Problem requirements:
Recast the lines from the start of the data through the line containing "Arbeit? Millionen Frauen", inclusive, as a Markdown table with the columns Row and Line. Number each line, skip blank lines, and leave the pictures out.

(Saved data entries)
BEGIN

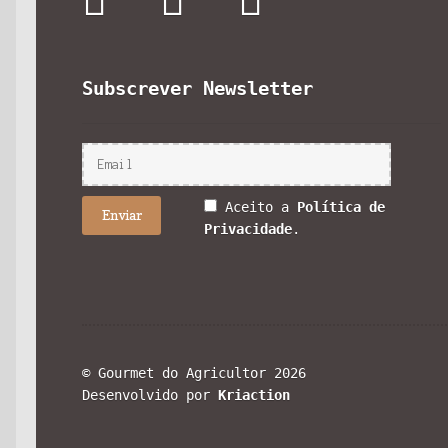
Subscrever Newsletter
Aceito a
Política de
Privacidade
.
© Gourmet do Agricultor 2026
Desenvolvido por
Kriaction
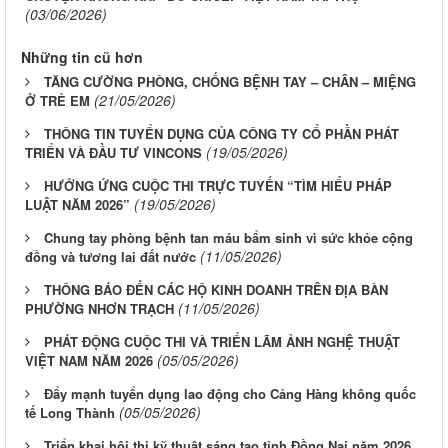
(03/06/2026)
Những tin cũ hơn
TĂNG CƯỜNG PHÒNG, CHỐNG BỆNH TAY – CHÂN – MIỆNG
(21/05/2026)
Ở TRẺ EM
THÔNG TIN TUYỂN DỤNG CỦA CÔNG TY CỔ PHẦN PHÁT
(19/05/2026)
TRIỂN VÀ ĐẦU TƯ VINCONS
HƯỞNG ỨNG CUỘC THI TRỰC TUYẾN “TÌM HIỂU PHÁP
(19/05/2026)
LUẬT NĂM 2026”
Chung tay phòng bệnh tan máu bẩm sinh vì sức khỏe cộng
(11/05/2026)
đồng và tương lai đất nước
THÔNG BÁO ĐẾN CÁC HỘ KINH DOANH TRÊN ĐỊA BÀN
(11/05/2026)
PHƯỜNG NHƠN TRẠCH
PHÁT ĐỘNG CUỘC THI VÀ TRIỂN LÃM ẢNH NGHỆ THUẬT
(05/05/2026)
VIỆT NAM NĂM 2026
Đẩy mạnh tuyển dụng lao động cho Cảng Hàng không quốc
(05/05/2026)
tế Long Thành
Triển khai hội thi kỹ thuật sáng tạo tỉnh Đồng Nai năm 2026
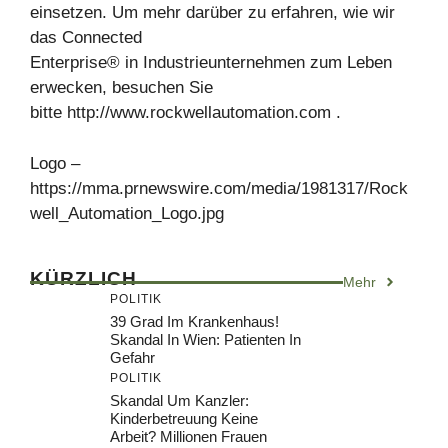
einsetzen. Um mehr darüber zu erfahren, wie wir
das Connected
Enterprise® in Industrieunternehmen zum Leben
erwecken, besuchen Sie
bitte http://www.rockwellautomation.com .
Logo –
https://mma.prnewswire.com/media/1981317/Rock
well_Automation_Logo.jpg
KÜRZLICH
Mehr
POLITIK
39 Grad Im Krankenhaus!
Skandal In Wien: Patienten In
Gefahr
POLITIK
Skandal Um Kanzler:
Kinderbetreuung Keine
Arbeit? Millionen Frauen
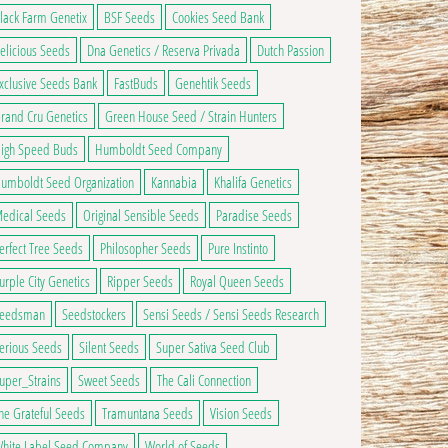
lack Farm Genetix
BSF Seeds
Cookies Seed Bank
elicious Seeds
Dna Genetics / Reserva Privada
Dutch Passion
xclusive Seeds Bank
FastBuds
Genehtik Seeds
rand Cru Genetics
Green House Seed / Strain Hunters
igh Speed Buds
Humboldt Seed Company
umboldt Seed Organization
Kannabia
Khalifa Genetics
edical Seeds
Original Sensible Seeds
Paradise Seeds
erfect Tree Seeds
Philosopher Seeds
Pure Instinto
urple City Genetics
Ripper Seeds
Royal Queen Seeds
2,00€ à 68,00€
eedsman
Seedstockers
Sensi Seeds / Sensi Seeds Research
ge du produit
ns peuvent être choisies sur la page du produit
 a plusieurs variations. Les options peuvent être choisies sur la page du produ
erious Seeds
Silent Seeds
Super Sativa Seed Club
uper_Strains
Sweet Seeds
The Cali Connection
he Grateful Seeds
Tramuntana Seeds
Vision Seeds
hite Label Seed Company
World of Seeds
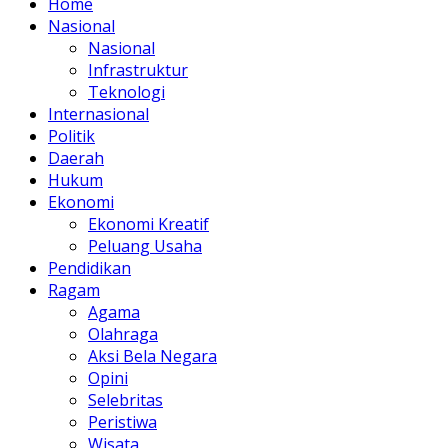
Home
Nasional
Nasional
Infrastruktur
Teknologi
Internasional
Politik
Daerah
Hukum
Ekonomi
Ekonomi Kreatif
Peluang Usaha
Pendidikan
Ragam
Agama
Olahraga
Aksi Bela Negara
Opini
Selebritas
Peristiwa
Wisata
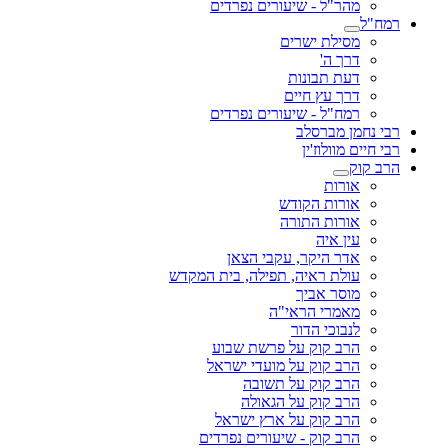
מהר"ל - שיעורים נפרדים
רמח"ל
מסילת ישרים
דרך ה'
דעת תבונות
דרך עץ חיים
רמח"ל - שיעורים נפרדים
רבי נחמן מברסלב
רבי חיים מוולוז'ין
הרב קוק
אורות
אורות הקודש
אורות התורה
עין איה
אדר היקר, עקבי הצאן
עולת ראיה, תפילה, בית המקדש
מוסר אביך
מאמרי הראי"ה
לנבוכי הדור
הרב קוק על פרשת שבוע
הרב קוק על מועדי ישראל
הרב קוק על תשובה
הרב קוק על הגאולה
הרב קוק על ארץ ישראל
הרב קוק - שיעורים נפרדים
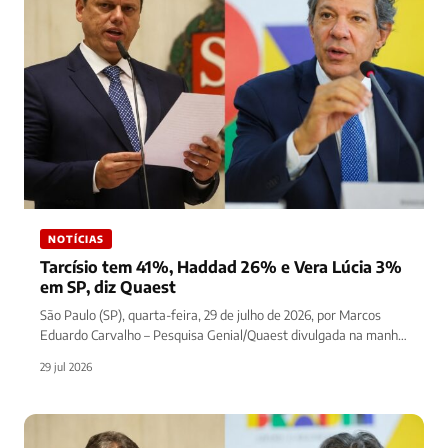
NOTÍCIAS
Tarcísio tem 41%, Haddad 26% e Vera Lúcia 3%
em SP, diz Quaest
São Paulo (SP), quarta-feira, 29 de julho de 2026, por Marcos
Eduardo Carvalho – Pesquisa Genial/Quaest divulgada na manhã
desta…
29 jul 2026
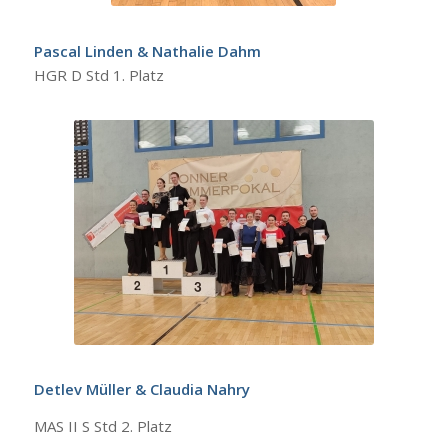
Pascal Linden & Nathalie Dahm
HGR D Std 1. Platz
Detlev Müller & Claudia Nahry
MAS II S Std 2. Platz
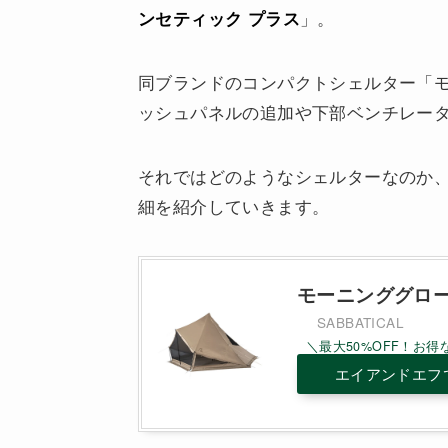
」。
ンセティック プラス
同ブランドのコンパクトシェルター「モ
ッシュパネルの追加や下部ベンチレー
それではどのようなシェルターなのか、
細を紹介していきます。
モーニンググローリー 
SABBATICAL
エイアンドエフ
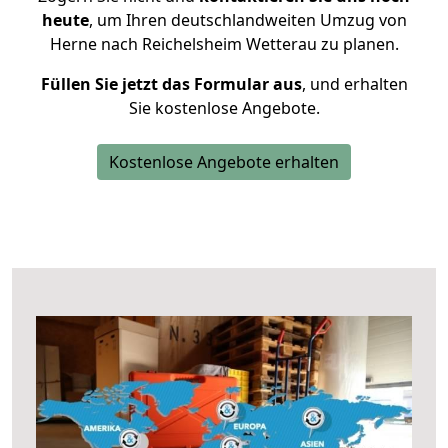
heute
, um Ihren deutschlandweiten Umzug von
Herne nach Reichelsheim Wetterau zu planen.
Füllen Sie jetzt das Formular aus
, und erhalten
Sie kostenlose Angebote.
Kostenlose Angebote erhalten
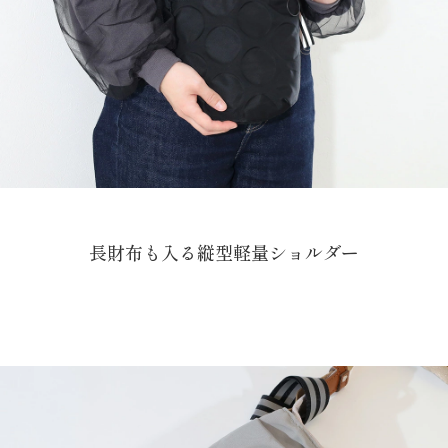
長財布も入る縦型軽量ショルダー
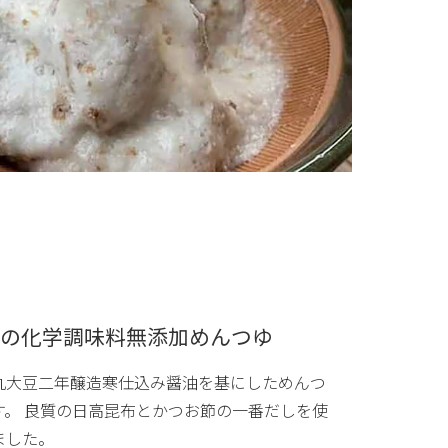
の化学調味料無添加めんつゆ
丸大豆二年醸造寒仕込み醤油を基にしためんつ
す。 良質の日高昆布とかつお節の一番だしを使
ました。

END

Exercise output:
| Row | Line |
|---|---|
| 1 | Subscrever Newsletter |
| 2 | Aceito a |
| 3 | Política de |
| 4 | Privacidade |
| 5 | . |
| 6 | © Gourmet do Agricultor 2026 |
| 7 | Desenvolvido por |
| 8 | Kriaction |
| 9 | (03/06/2026) |
| 10 | Những tin cũ hơn |
| 11 | TĂNG CƯỜNG PHÒNG, CHỐNG BỆNH TAY – CHÂN – MIỆNG |
| 12 | (21/05/2026) |
| 13 | Ở TRẺ EM |
| 14 | THÔNG TIN TUYỂN DỤNG CỦA CÔNG TY CỔ PHẦN PHÁT |
| 15 | (19/05/2026) |
| 16 | TRIỂN VÀ ĐẦU TƯ VINCONS |
| 17 | HƯỞNG ỨNG CUỘC THI TRỰC TUYẾN “TÌM HIỂU PHÁP |
| 18 | (19/05/2026) |
| 19 | LUẬT NĂM 2026” |
| 20 | Chung tay phòng bệnh tan máu bẩm sinh vì sức khỏe cộng |
| 21 | (11/05/2026) |
| 22 | đồng và tương lai đất nước |
| 23 | THÔNG BÁO ĐẾN CÁC HỘ KINH DOANH TRÊN ĐỊA BÀN |
| 24 | (11/05/2026) |
| 25 | PHƯỜNG NHƠN TRẠCH |
| 26 | PHÁT ĐỘNG CUỘC THI VÀ TRIỂN LÃM ẢNH NGHỆ THUẬT |
| 27 | (05/05/2026) |
| 28 | VIỆT NAM NĂM 2026 |
| 29 | Đẩy mạnh tuyển dụng lao động cho Cảng Hàng không quốc |
| 30 | (05/05/2026) |
| 31 | tế Long Thành |
| 32 | Triển khai hội thi kỹ thuật sáng tạo tỉnh Đồng Nai năm 2026 |
| 33 | einsetzen. Um mehr darüber zu erfahren, wie wir |
| 34 | das Connected |
| 35 | Enterprise® in Industrieunternehmen zum Leben |
| 36 | erwecken, besuchen Sie |
| 37 | bitte http://www.rockwellautomation.com . |
| 38 | Logo – |
| 39 | https://mma.prnewswire.com/media/1981317/Rock |
| 40 | well_Automation_Logo.jpg |
| 41 | KÜRZLICH |
| 42 | Mehr |
| 43 | POLITIK |
| 44 | 39 Grad Im Krankenhaus! |
| 45 | Skandal In Wien: Patienten In |
| 46 | Gefahr |
| 47 | POLITIK |
| 48 | Skandal Um Kanzler: |
| 49 | Kinderbetreuung Keine |
| 50 | Arbeit? Millionen Frauen |